Ruijin, Bharata Online - Dengan berangkatnya kereta cepat G3998 dari Stasiun Ruijin menuju Yan'an pada Minggu (6/9) pagi, dua situs revolusioner bersejarah Tiongkok kini terhubung langsung melalui layanan kereta cepat untuk pertama kalinya.
Tahun ini menandai peringatan 90 tahun kemenangan Long March (Mars Panjang) Tentara Merah Pusat. Ruijin dan Yan'an, yang masing-masing merupakan titik awal Long March dan pusat gerakan revolusioner Partai Komunis Tiongkok setelah peristiwa tersebut, terletak di wilayah timur dan barat laut Tiongkok.
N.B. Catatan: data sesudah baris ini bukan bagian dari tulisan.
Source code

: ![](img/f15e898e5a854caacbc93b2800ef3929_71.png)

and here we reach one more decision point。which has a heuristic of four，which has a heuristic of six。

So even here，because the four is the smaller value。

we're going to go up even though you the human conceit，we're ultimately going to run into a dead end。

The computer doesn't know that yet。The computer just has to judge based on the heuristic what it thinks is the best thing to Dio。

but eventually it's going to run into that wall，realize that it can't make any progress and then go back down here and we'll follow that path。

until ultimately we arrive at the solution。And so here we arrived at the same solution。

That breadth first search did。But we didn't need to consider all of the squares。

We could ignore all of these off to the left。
Layanan kereta baru itu merupakan jalur kereta cepat langsung pertama yang menghubungkan kedua kota tersebut, menempuh jarak 1.857 kilometer dengan kecepatan operasional maksimum 300 km per jam dan waktu perjalanan total sekitar 11 jam. Jalur ini berfungsi sebagai penghubung vital antara Tiongkok bagian timur dan klaster kota di wilayah barat laut, serta melintasi berbagai situs bersejarah revolusioner dan kota-kota penting, termasuk Ruijin, Yudu, Nanchang, Wuhan, Xi'an, dan Yan'an.
Selama beberapa tahun terakhir, sejumlah jalur kereta cepat, termasuk jalur Nanchang-Ganzhou, Xi'an-Yan'an, dan Xi'an-Shiyan, telah mulai beroperasi, sehingga secara signifikan memangkas waktu tempuh antara wilayah barat laut dan timur Tiongkok.
Menurut China Railway Nanchang Group Co., Ltd., seiring dengan semakin eratnya interaksi antar-basis revolusioner lama di wilayah selatan Jiangxi dan utara Shaanxi, seperti melalui wisata edukasi bertema sejarah revolusi, pertukaran kegiatan Partai, kunjungan keluarga, dan perjalanan bisnis, permintaan akan layanan langsung dari titik ke titik terus meningkat.